The media and legal experts in Iran have already begun examining the implications a potential decision by the Trump administration to designate the Islamic Revolution Guards Corps (I.R.G.C.) as a terrorist entity. Tabnak, an outlet affiliated with former I.R.G.C. chief commander Mohsen Rezaei, published a lengthy article that analyzed how such a move by Washington would impact the Islamic Republic and explored Tehran’s options to challenge and retaliate against it.
Dr. Yousuf Molayi, a legal expert and international law lecturer at Tehran University, opined that a potential U.S. blacklisting of the I.R.G.C. could indirectly undermine the nuclear agreement Iran signed with the United States and five other world powers in July 2015. He also noted that Tehran has limited legal avenues to challenge it. “The global economy is deeply dependent on America. Therefore, major countries and companies do not want to lose the American market. When a [terrorist designation] list is prepared and leaves its direct impact on Iran’s economy, all countries and companies that could invest in and do business with Iran will refrain from doing so and we will face a lot of detriments,” he explained.
Comment: The U.S. media reported yesterday that the Trump administration is considering designating the I.R.G.C. and the Muslim Brotherhood as terrorist organizations.

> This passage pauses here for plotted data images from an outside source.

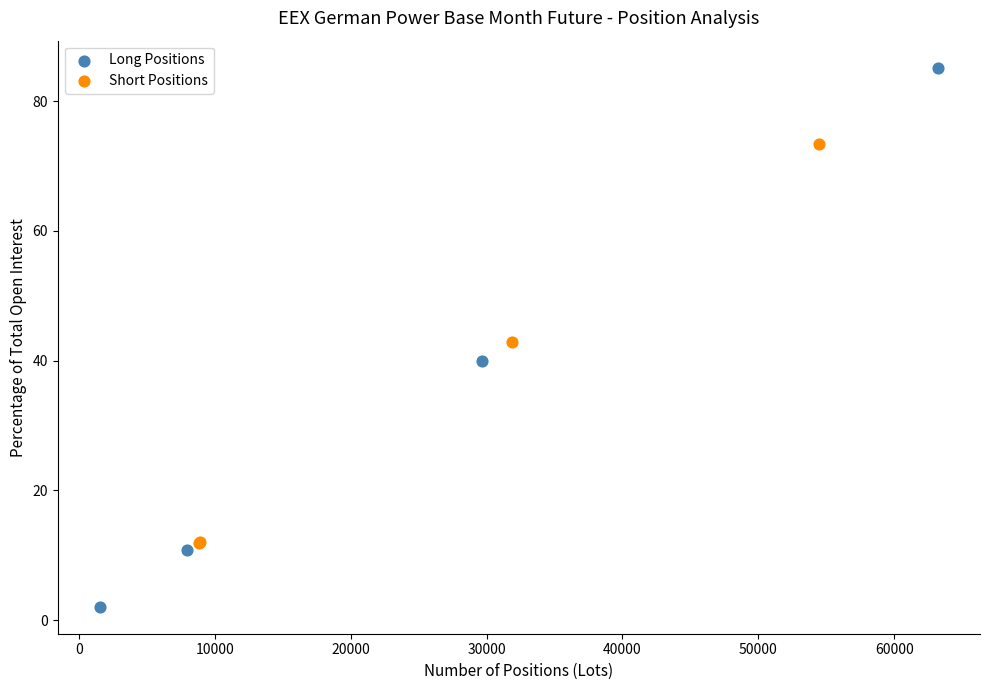

Which series contains the lowest Y value?

Long Positions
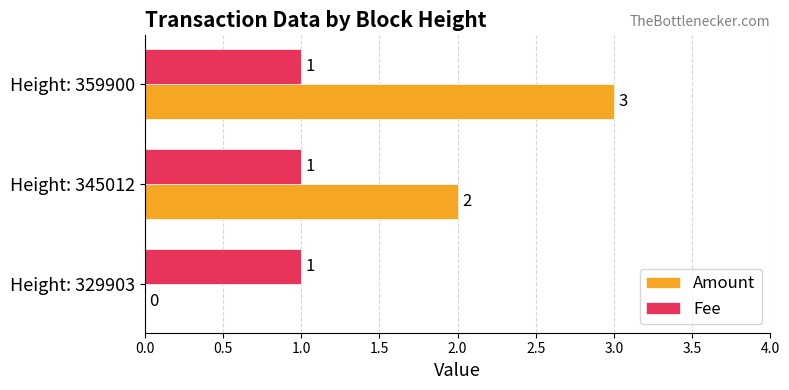

Which series changed the most between Height: 329903 and Height: 359900?

Amount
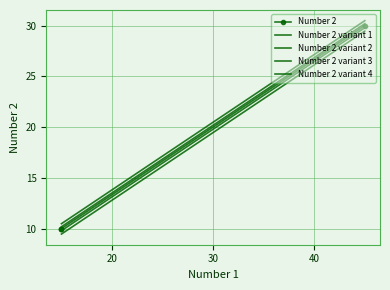

What is the value of the Number 2 variant 2 point at the 4th from the left?

29.8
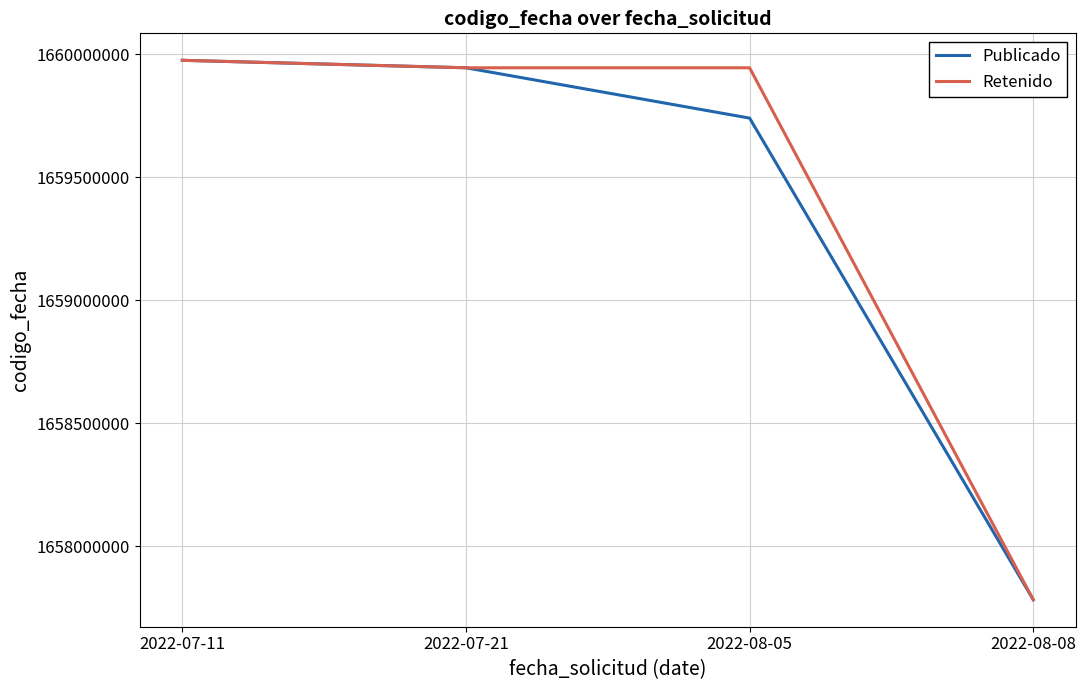

What are all the series names shown in the legend?

Publicado, Retenido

If implemented, such a move would put the I.R.G.C. together with a long list of U.S.-designated terrorist organizations, including al Qaeda and the Islamic State. The White House has not confirmed or denied the reports, but Press Secretary Sean Spicer told reporters: “There’s no one that can question the president’s commitment to fully attacking and addressing the threat that we face by Islamic terrorists.” The news comes just days after the Trump administration put Iran “on notice” over the latter’s missile activity and support for terrorism and imposed new sanctions on Iranian entities.
The I.R.G.C. is Iran’s elite military force, which was established by the Islamic Republic’s founder Ruhollah Khomeini to defend the fledgling clerical regime following the 1979 revolution. But over the past 37 years, the I.R.G.C. has not only turned into Iran’s most powerful military force but it also dominates Iranian economy and has extensive influence over the country’s politics as well. The Quds Force, the I.R.G.C.’s elite branch responsible for external operations and run by Qassem Soleimani, has played an active role in arming, training and funding terrorist and militant organizations in the Middle East, particularly after the U.S. invasion of Iraq in 2003.